Hi Nelson,

Thanks for the explanation.
Before I went to bed (it was 2.00 am locally, after I sent my mail) I was
reading your recent posts and I guessed it had something to do with the
research you were doing. #ntpdc -c sysinfo has a length of 192 bytes. This
Snort rule must be very basic, because I think xntpd was not vulnerable to a
buffer overflow just by querying it, or was it?
It is not that important now, but I will not disable the rule, so I can see
who is querying my server ;) Maybe I can refine it to > 48.
I did not make use of the noquery option, but apparently you did. Shouldn't
you change that if you want information from other servers?

Greetings,
Jos van de Ven


> -----Oorspronkelijk bericht-----
> Van: Nelson Minar [mailto:[EMAIL PROTECTED]
> Verzonden: donderdag 18 oktober 2007 4:14
> Aan: J.A.C.M. (Jos) van de Ven
> CC: [email protected]
> Onderwerp: Re: packets triggering ntpdx overflow
> 
> Wow, that's quite some sleuthing!
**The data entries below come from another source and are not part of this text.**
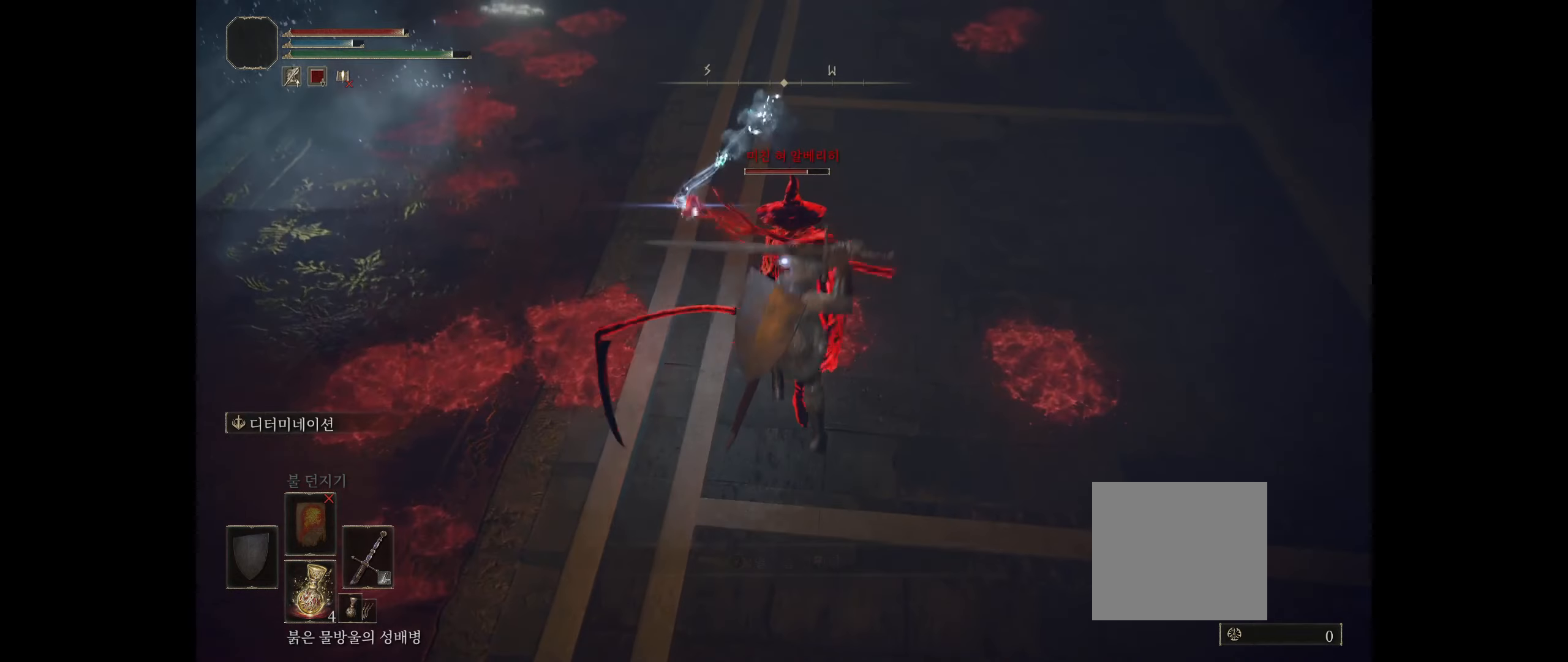
{"buttons": ["R2"], "left_stick": "center", "events": [[34, "R2", "down"], [150, "R2", "up"], [217, "R2", "down"], [334, "R2", "up"], [400, "R2", "down"]]}
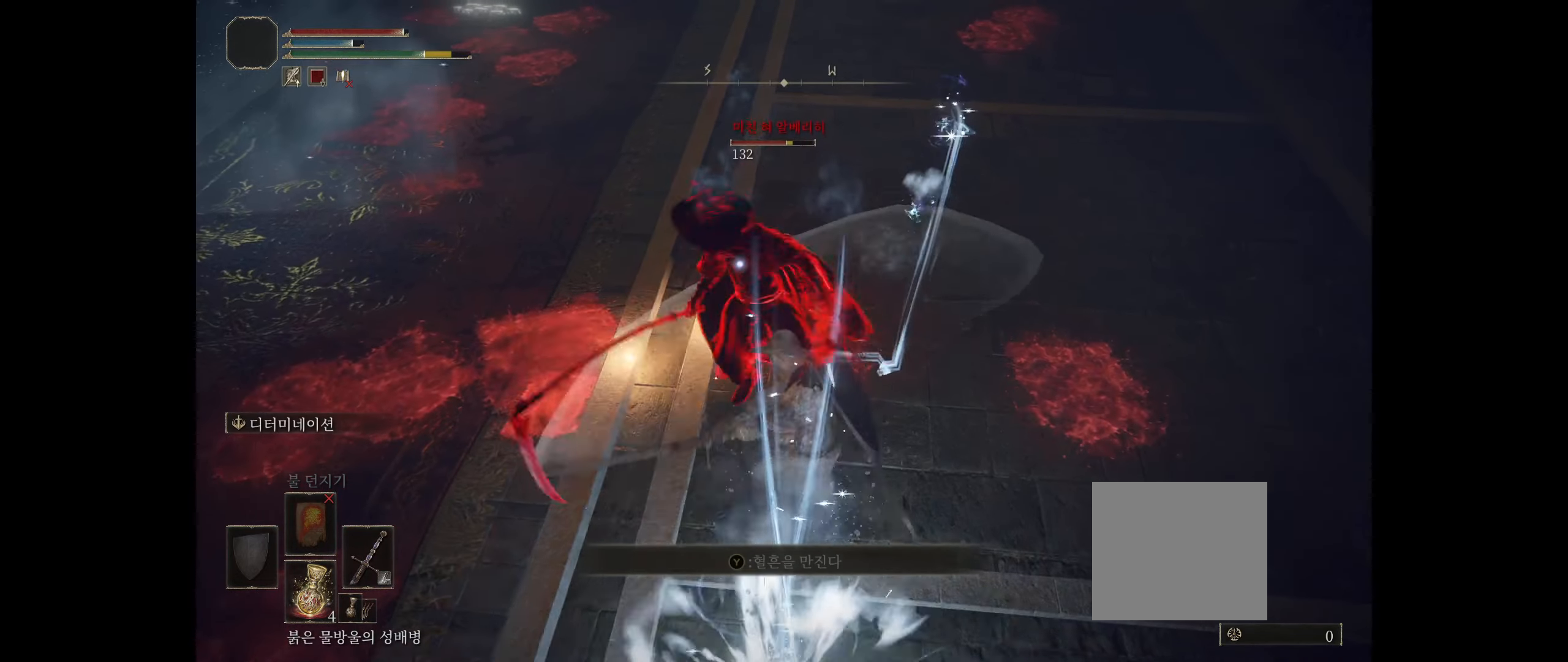
{"buttons": ["R2"], "left_stick": "center", "events": [[17, "R2", "up"], [84, "R2", "down"], [200, "R2", "up"], [267, "R2", "down"], [417, "R2", "up"], [484, "R2", "down"]]}
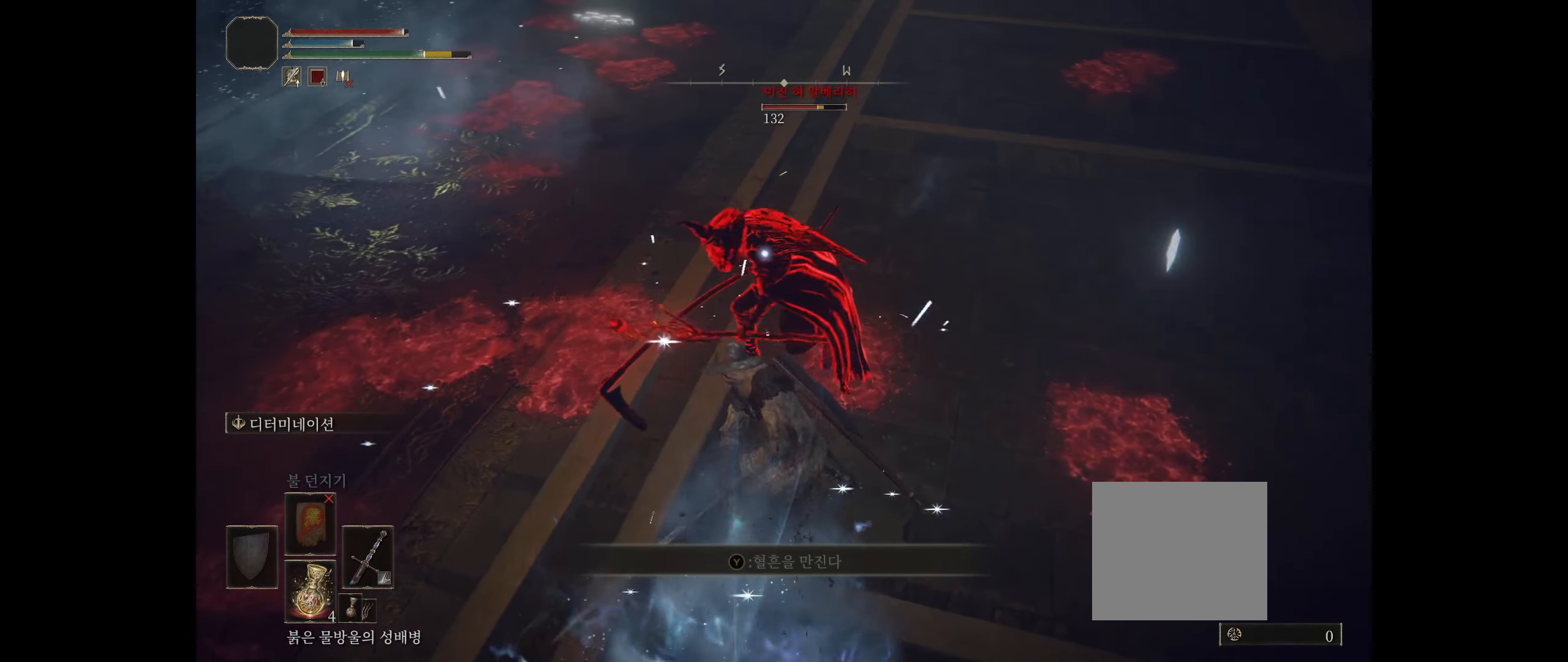
{"buttons": [], "left_stick": "up", "events": [[100, "R2", "up"], [167, "R2", "down"], [350, "left_stick", "up"], [467, "R2", "up"]]}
Sorry for causing the confusion.
> 
> I'm not asking you for the time, I'm running regular ntpdc sysinfo
> requests to all servers in the NTP pool. About one request per hour
> from
> my own NTP server host at 72.36.170.170. I've never looked at a sysinfo
> request packet, but presumably it's longer than the usual NTP request /
> response packets. I imagine snort is remembering an old security breach
> that was found in ntpd a few years ago.
> 
> Why am I doing all these sysinfos? Getting a few weeks data to see if
> there's anything interesting to learn from monitoring pool servers'
> dispersion, distance to root, etc. So far the data seems pretty random,
> but I haven't done much analysis yet. About half the hosts I'm making
> requests to answer them.
> 
> Again, my apologies for the confusion. There is a whois record for my
> IP
> but I'm glad you didn't find it, because it would have pointed you to
> the abuse address for my hosting services provider :-) This all reminds
> me of the alarm bells I set off in my 1999 survey. I'm not following my
> own advice about creating PTR records partly because this was a quick
> hack and partly because I don't have any control over them anyway.